Looks like everyone's in port around the world!
Yes. Supposedly, it is sometimes used by pirates to set up ambushes.
A first for policeone.com Not a single commenter wants to know what happened leading up to the video. Wonder why?
Didn't somebody say the other day they thought the Dems would attempt to repeal the 22nd Amendment? Wait no longer....
http://www.gpo.gov/fdsys/pkg/B.....es15ih.htm
How many times has this been attempted in the past?
Looks like the same guy, Rep. Serrano, has been pushing this pretty much constantly since Clinton's re-election.
The progressives are always waiting for the next FDR and they want to be ready when he arrives.
That's kind of what I figured.
That's a joke right?
It's smart politics. Obama has already proven he can handedly win elections regardless of how shitty a job he does so why wouldn't the Dems want to keep winning the Presidency without having to find a good candidate?
Epi called it.
I called it election night.
America is becoming Argentina. Please tell me this is not happening.
argentina is deeply insulted now
Venezuela wishes they were Argentina.
I wish we were America.
Don't lie. You wish we were Soma**a
Yeah hockey is great.
But go ahead and pretend baseball is better.
They both suck.
as hank paulson says, "Better" is not "Good". true dat.
and hank paulson sucks!
BASEBALL IS BETTER!
needs moar cocaine and fistfighting. it all went downhill after the '86 Mets
Fair enough.
This better not be the way the game plays out. I can't fucking stand Nick Saban, and this will only make SEC fan even more insufferable.
Less than 5 minutes in and we already have a horrifically blown call!
Make it 2. Doesn't look like they will make a difference.
I don't have much interest in this, but is it going as expected?
HOLY SHIT just looked up the score an my ND alumni cousins have got to be shitting themselves on facebook.
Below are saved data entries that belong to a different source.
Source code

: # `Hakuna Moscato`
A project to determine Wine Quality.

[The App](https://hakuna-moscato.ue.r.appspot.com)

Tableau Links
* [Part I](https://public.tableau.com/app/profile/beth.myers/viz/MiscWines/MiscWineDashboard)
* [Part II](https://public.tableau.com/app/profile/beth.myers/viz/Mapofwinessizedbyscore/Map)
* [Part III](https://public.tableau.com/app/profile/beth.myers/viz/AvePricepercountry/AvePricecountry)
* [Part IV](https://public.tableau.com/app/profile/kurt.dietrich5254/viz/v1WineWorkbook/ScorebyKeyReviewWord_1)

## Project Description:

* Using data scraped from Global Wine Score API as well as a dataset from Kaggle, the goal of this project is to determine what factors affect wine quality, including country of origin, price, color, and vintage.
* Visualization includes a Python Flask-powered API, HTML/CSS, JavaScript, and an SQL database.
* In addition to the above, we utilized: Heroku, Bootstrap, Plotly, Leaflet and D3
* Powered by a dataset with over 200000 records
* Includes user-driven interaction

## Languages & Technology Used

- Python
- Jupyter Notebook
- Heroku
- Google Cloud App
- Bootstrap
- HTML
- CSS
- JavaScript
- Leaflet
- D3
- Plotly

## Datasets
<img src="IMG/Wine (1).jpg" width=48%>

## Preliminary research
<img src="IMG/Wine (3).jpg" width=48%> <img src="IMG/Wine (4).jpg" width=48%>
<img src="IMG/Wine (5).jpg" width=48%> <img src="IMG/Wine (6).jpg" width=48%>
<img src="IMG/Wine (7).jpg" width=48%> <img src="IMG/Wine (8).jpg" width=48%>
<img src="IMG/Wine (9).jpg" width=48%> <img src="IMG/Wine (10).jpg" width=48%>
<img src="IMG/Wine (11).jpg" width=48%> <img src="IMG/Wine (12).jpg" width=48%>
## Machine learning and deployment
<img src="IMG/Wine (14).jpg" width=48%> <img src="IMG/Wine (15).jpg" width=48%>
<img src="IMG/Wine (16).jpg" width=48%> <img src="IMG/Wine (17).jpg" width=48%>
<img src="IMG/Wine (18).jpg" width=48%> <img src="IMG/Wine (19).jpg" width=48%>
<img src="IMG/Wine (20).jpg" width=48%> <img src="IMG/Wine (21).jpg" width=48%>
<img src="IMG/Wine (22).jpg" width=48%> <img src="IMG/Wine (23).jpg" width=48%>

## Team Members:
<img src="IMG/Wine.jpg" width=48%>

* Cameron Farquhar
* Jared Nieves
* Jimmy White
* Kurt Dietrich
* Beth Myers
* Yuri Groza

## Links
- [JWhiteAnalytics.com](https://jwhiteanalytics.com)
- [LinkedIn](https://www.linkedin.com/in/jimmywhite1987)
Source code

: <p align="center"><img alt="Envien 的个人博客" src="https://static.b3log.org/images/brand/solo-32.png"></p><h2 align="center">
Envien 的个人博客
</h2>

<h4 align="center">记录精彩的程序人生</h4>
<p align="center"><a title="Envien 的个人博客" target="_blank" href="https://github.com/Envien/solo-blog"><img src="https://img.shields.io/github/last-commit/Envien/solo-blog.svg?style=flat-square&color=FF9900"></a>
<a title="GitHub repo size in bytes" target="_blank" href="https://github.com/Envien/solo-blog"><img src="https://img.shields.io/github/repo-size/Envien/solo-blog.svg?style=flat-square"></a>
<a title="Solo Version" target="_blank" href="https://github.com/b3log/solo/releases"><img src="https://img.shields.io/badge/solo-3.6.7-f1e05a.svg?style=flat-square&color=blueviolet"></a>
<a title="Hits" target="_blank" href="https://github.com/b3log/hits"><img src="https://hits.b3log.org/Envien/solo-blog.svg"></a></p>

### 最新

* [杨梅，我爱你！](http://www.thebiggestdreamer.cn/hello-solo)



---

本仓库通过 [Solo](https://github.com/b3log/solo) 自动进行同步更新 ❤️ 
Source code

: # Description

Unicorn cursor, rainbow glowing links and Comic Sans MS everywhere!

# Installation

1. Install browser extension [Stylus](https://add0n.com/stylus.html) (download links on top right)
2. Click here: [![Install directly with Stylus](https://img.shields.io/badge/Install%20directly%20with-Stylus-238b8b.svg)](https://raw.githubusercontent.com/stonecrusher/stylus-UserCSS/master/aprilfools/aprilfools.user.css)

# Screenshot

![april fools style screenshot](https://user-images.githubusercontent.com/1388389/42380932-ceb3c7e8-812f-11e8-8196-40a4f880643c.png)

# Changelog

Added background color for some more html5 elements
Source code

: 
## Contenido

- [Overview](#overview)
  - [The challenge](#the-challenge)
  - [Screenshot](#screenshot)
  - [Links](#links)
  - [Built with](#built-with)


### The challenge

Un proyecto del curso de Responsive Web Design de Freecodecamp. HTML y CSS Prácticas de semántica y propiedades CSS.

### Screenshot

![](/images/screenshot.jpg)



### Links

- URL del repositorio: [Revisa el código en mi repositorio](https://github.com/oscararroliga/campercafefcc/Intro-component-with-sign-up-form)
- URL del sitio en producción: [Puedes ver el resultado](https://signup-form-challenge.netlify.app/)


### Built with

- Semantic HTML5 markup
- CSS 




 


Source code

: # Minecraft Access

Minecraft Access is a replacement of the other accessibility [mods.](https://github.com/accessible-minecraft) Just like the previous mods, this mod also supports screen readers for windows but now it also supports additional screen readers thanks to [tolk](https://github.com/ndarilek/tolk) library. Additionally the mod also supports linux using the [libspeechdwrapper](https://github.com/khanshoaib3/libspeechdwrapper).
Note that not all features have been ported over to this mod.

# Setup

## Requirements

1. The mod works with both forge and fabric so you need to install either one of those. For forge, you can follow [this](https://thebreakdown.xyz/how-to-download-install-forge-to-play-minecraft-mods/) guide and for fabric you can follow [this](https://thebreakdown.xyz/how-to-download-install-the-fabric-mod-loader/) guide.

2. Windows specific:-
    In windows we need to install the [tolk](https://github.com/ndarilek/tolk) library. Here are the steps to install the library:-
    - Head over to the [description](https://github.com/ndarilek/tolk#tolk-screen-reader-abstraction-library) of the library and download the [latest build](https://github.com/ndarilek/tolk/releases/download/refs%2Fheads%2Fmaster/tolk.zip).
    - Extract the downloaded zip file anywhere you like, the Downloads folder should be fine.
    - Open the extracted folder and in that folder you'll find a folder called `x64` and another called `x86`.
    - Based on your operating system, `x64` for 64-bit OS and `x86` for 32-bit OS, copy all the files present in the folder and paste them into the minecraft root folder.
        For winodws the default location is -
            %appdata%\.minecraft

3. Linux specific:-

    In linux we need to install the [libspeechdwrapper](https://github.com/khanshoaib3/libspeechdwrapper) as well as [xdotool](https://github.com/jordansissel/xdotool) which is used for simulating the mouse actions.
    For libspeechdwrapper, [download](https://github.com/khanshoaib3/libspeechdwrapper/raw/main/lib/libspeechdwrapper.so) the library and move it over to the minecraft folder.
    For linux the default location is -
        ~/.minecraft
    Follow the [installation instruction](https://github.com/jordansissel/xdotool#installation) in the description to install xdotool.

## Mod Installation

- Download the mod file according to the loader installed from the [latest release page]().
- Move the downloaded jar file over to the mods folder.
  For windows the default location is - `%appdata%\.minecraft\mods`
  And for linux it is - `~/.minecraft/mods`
Sure - the SEC will win half their bowl games and be proclaimed the greatest conference in all of sports.
Yeah, what a scam, winning all these national titles. I hope Obama vetoes Alabama's fraudulent win.
Pro Lib, I've decided that you and I are going to play for the national title in wanting a space elevator.
The beauty of that is that if one of us wins, we both win.
Also, no one else gets a chance to win.
I start by sacrificing sex for a month to get a space elevator erected.
Yours is the superior...
Goddamit! link.
Fuckit. Just go to http://www.superiorerection.com
When does the playoff system start? The popularity poll system is getting old.
Well, Alabama is winning 28-0 at halftime.
lol, A big middle finger salute to the dems!